23 Haziran 2010 Çarşamba

Önce Çocukları Kirlettik...

İçim çok acıyor…

Televizyona, gazetelere baktıkça, masum insanların kanlarına karışan gözyaşlarını gördükçe, o roketatarların, o kurşunların her bir parçası yüreğime batıyor…

Bu manyaklığa isyan ediyorum...

Bu neyin mücadelesi, kimin hakkı? Nasıl bir nefret ki bu insanların merhametlerine perde indirmiş?

Hangi “hak” için, hangi “hakla” yüreksiz korkaklar sözde mücadelelerini, masumlar üzerinden yürütüyorlar?

Merak ediyorum...

Nerede kaybetti bunlar insanlığını? Hangi dipsiz kuyuya düşürdüler?

Hak dediğinin peşine “deli”kanlı yürekler düşerdi eskiden, “eli”kanlı kalleşlere mi kaldı hak aramak?

Ama masum değiliz, hiçbirimiz…

Önce çocukları kirlettik ve ardından dünya kirlendi…

Masallarla büyütmek dururken, nefretle, kinle, intikamla dolu öyküler anlattık onlara.

Kaç ulusun nefretini, yangınlarını onların minicik sırtlarına yükledik.

Kavgayı, silahı yiğitlik diye bellettik…

Çocuklara taş attırdık, gün gelip roketatar, kurşun atar oldular.

Vietnam’da, Japonya’da çıplak ayakla koşan çocukları savaş filmi gibi izledik; Irak’ta tek suçu eşeği ile yolda yürümek olan çocukların üzerinden tanklar geçirdik…

Hıristiyan’dan Yahudi’ye, Sünni’den Şii’ye, Türk’ten Kürt’e, Kızılderili’den Cezayirli’ ye dünyanın her yerinde çocuklarımızın gözü önünde birbirimizi vurduk, öldürdük, katlettik…
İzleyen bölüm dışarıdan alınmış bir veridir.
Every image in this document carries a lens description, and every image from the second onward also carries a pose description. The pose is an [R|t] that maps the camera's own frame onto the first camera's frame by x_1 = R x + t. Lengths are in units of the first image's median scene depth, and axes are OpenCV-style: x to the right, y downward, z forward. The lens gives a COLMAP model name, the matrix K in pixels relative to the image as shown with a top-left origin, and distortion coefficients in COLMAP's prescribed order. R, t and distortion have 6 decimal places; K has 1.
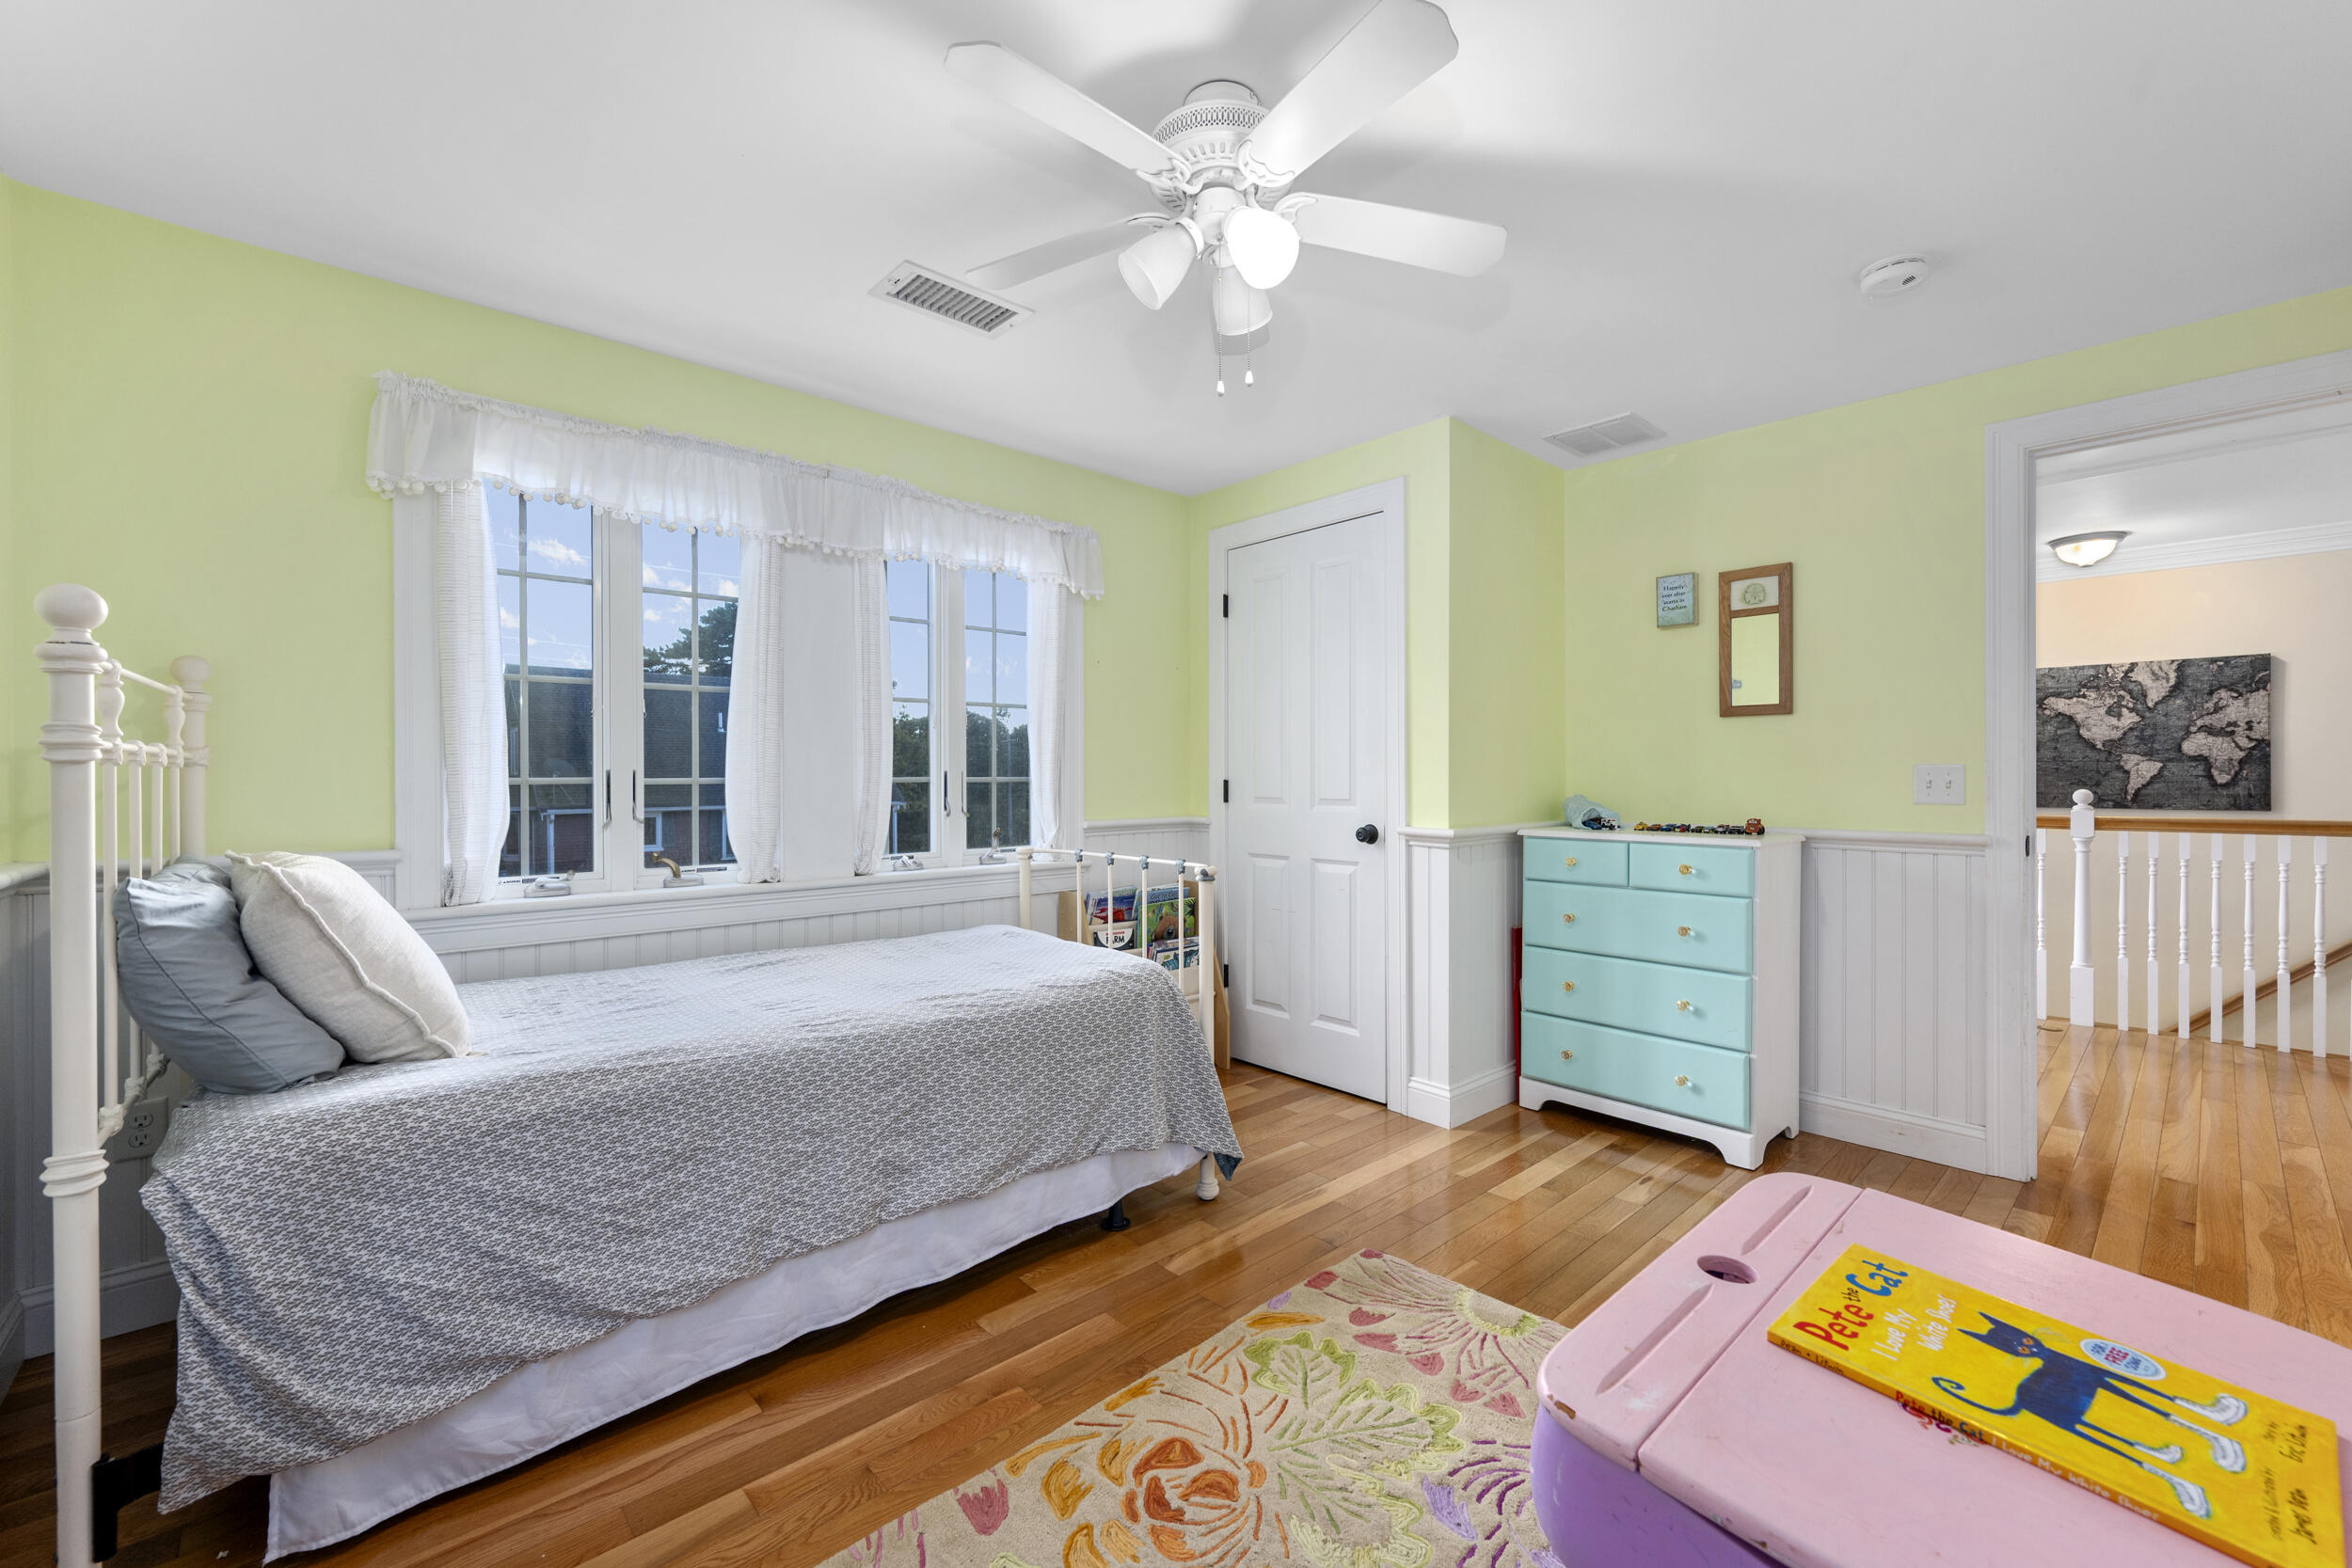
lens RADIAL K [[1005.8, 0, 1167.9], [0, 1005.8, 769.7], [0, 0, 1]] dist [-0.004550, 0.000262]
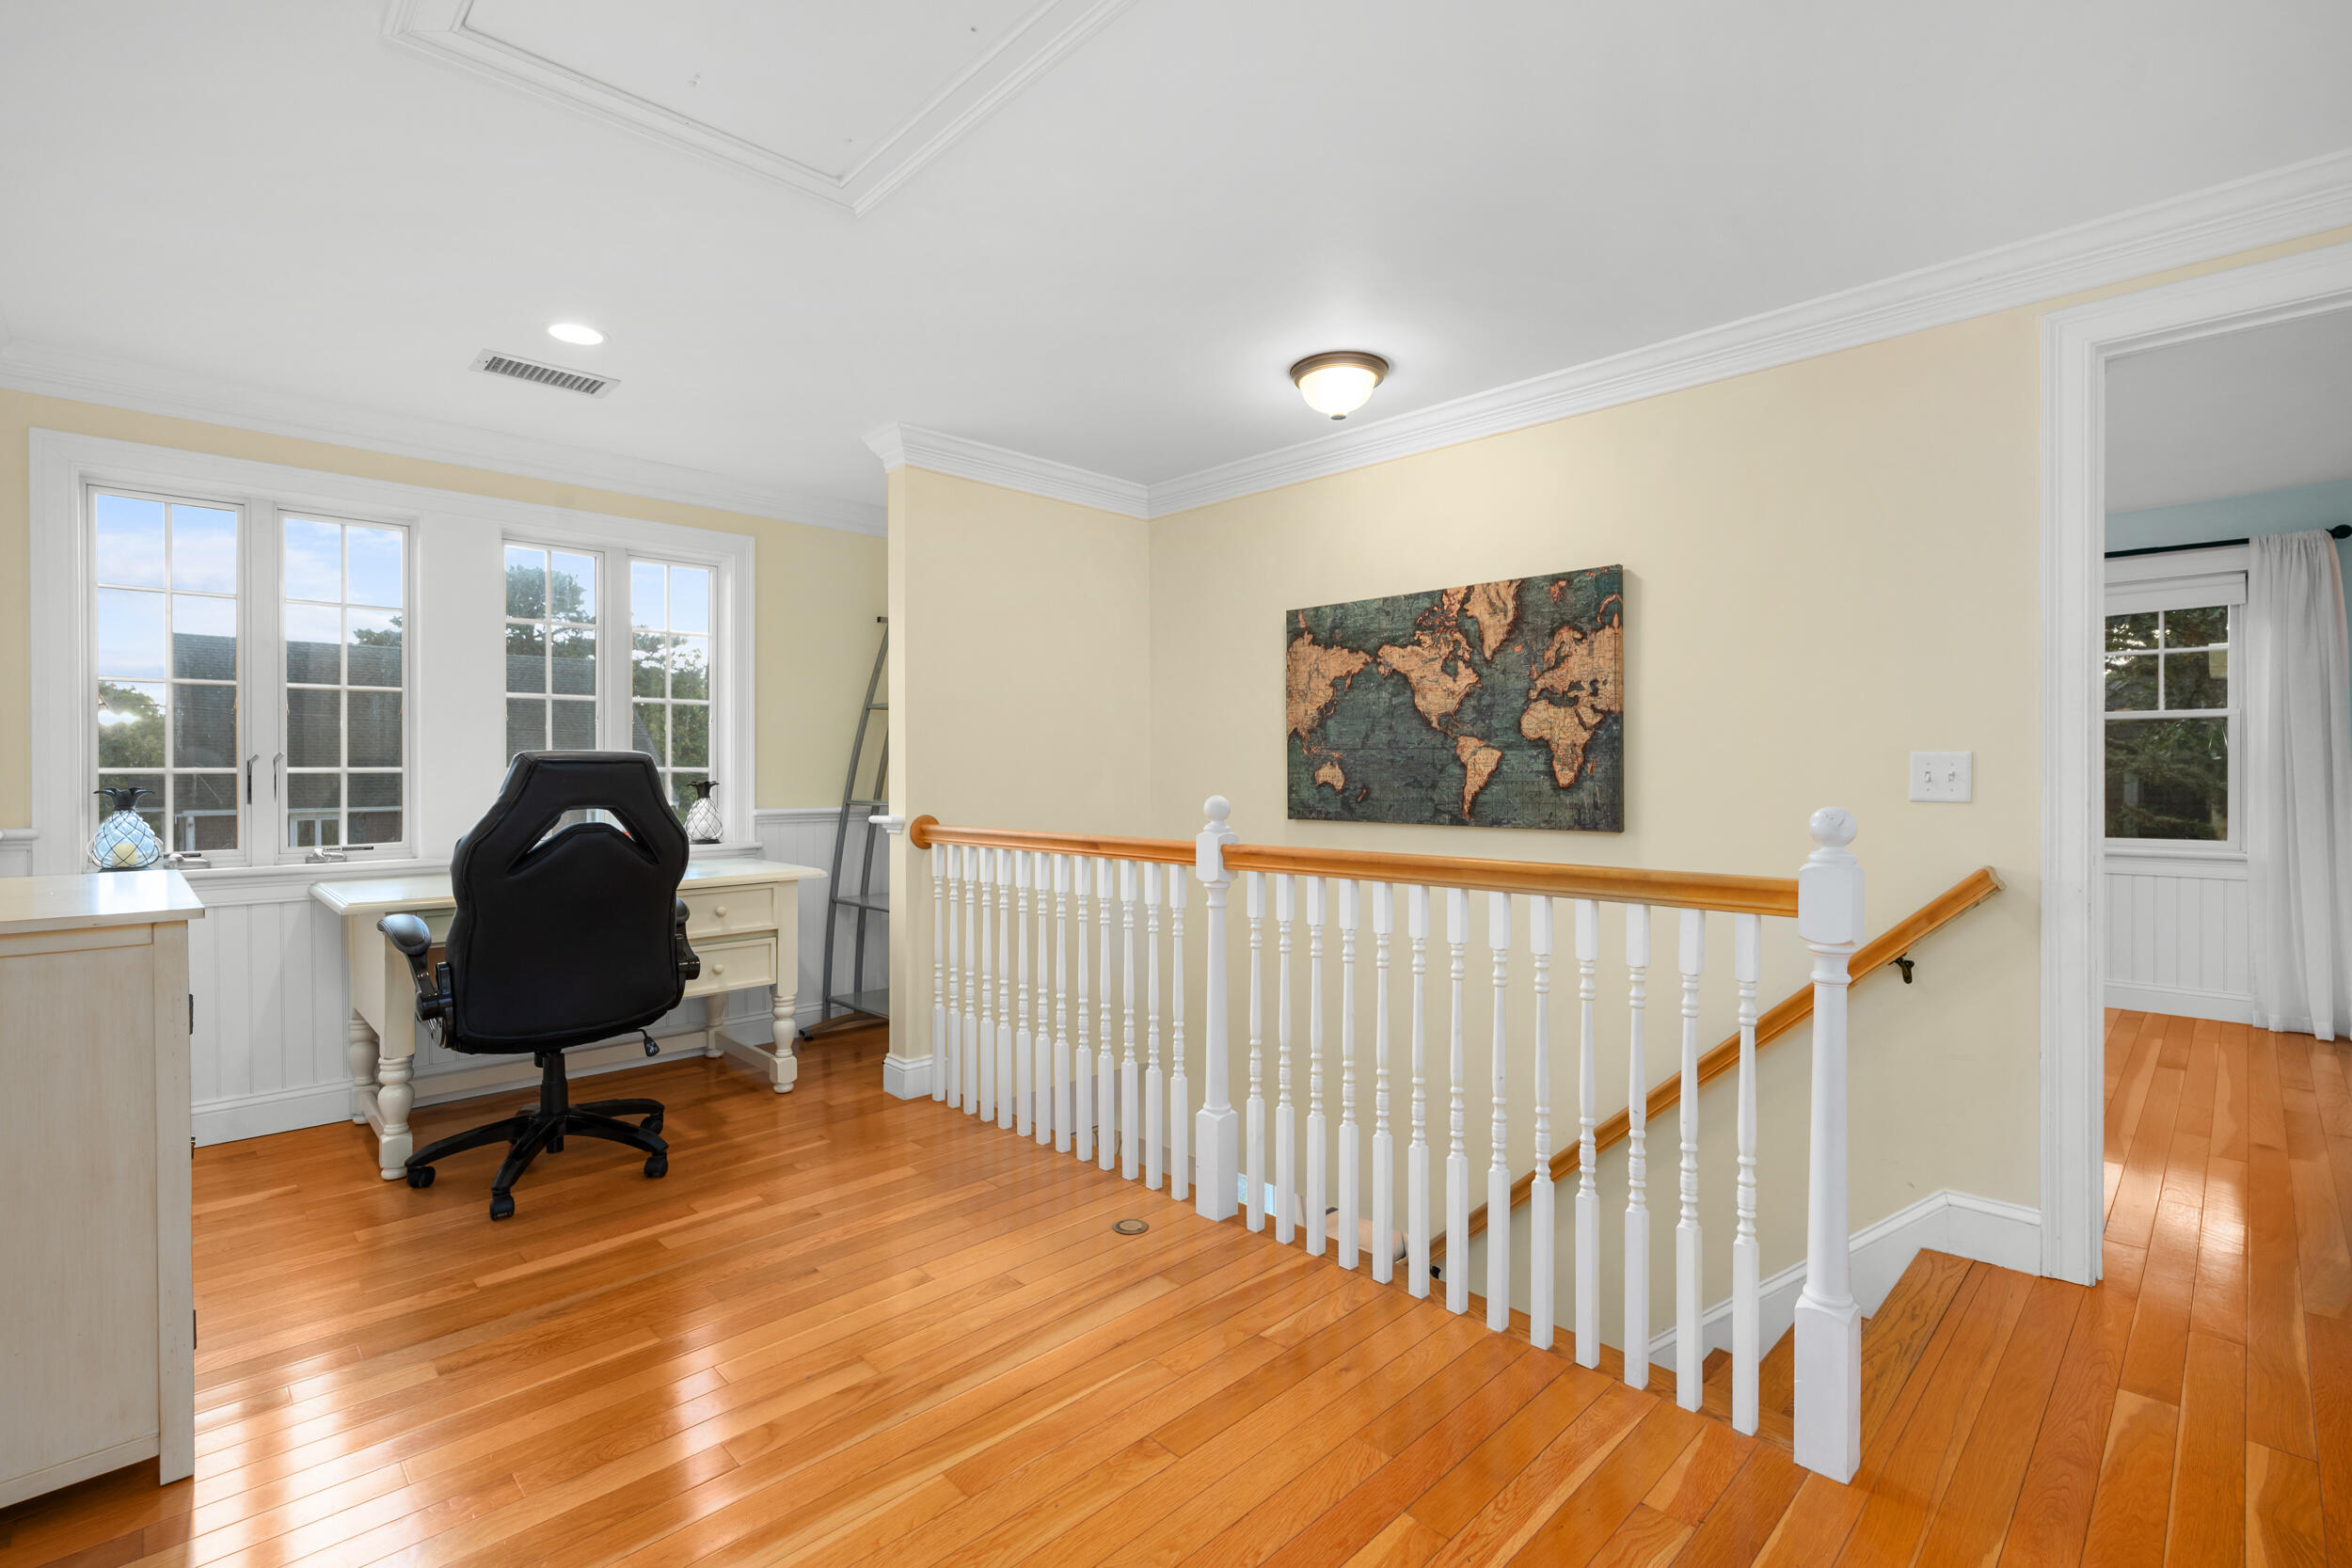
lens RADIAL K [[1101.4, 0, 1164.5], [0, 1101.4, 775.1], [0, 0, 1]] dist [0.000548, -0.000352]
pose [[0.999838, 0.002786, 0.017776, 0.783051], [-0.003042, 0.999892, 0.014410, -0.001028], [-0.017734, -0.014462, 0.999738, 0.338425]]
İsrailli çocuklara savaşı oyun gibi, hak gibi gösterdiler; ülkelerinin masumlara gönderdiği bombaların üzerine “İsrail’den sevgilerle” diye mesajlar yazdırdılar; sustuk.

Bombayı oyun sanan o çocuklar, büyüdü; oyun oynayan çocuklara bomba yağdırmaya başladı.

Utanmadan minicik bebeleri bile taciz ettik, büyüdüler potansiyel suçlu oldular. Erkeklerden, kadınlardan, en çok da kendilerinden nefret ettiler.

Aşklarımızı da nefretlerimizi de, hırslarımızı da acılarımızı da çocuklarımızın üzerinden sürdürdük…

Yolları, yılları, ruhları hızla eskittik...

Benliğini kaplamaya hazır karanlık kör etti insanoğlunu...

Kapattı gözlerini sessiz çığlıklara, yalvarmalara...

Oysa

Ve susmada bile
Sözler, yalvarmalar vardır...

demişti Montaigne, daha 1500’lü yıllarda...

Ama nafile… Duymuyor, vicdanı hiç sızlamıyor “insan”oğlunun…

Kendinden başka hiçbir şeyi önemsemiyor...

Ve önce çocuklardan başlıyor kirletmeye…

Şair demiş ya hani:

Topyekün savaşların süt kokan çocukları vardı
Gök tepeden tırnağa kırmızıya boyanırken
Özgürlüğü yaktık anne
Unuttuk yaşamayı insan gibi


Türkiye’de, İsrail’de ya da başka bir ülkede suçlu aramadan önce kendimize sormalıyız…

Acaba ne zaman başladık biz çocukları kirletmeye?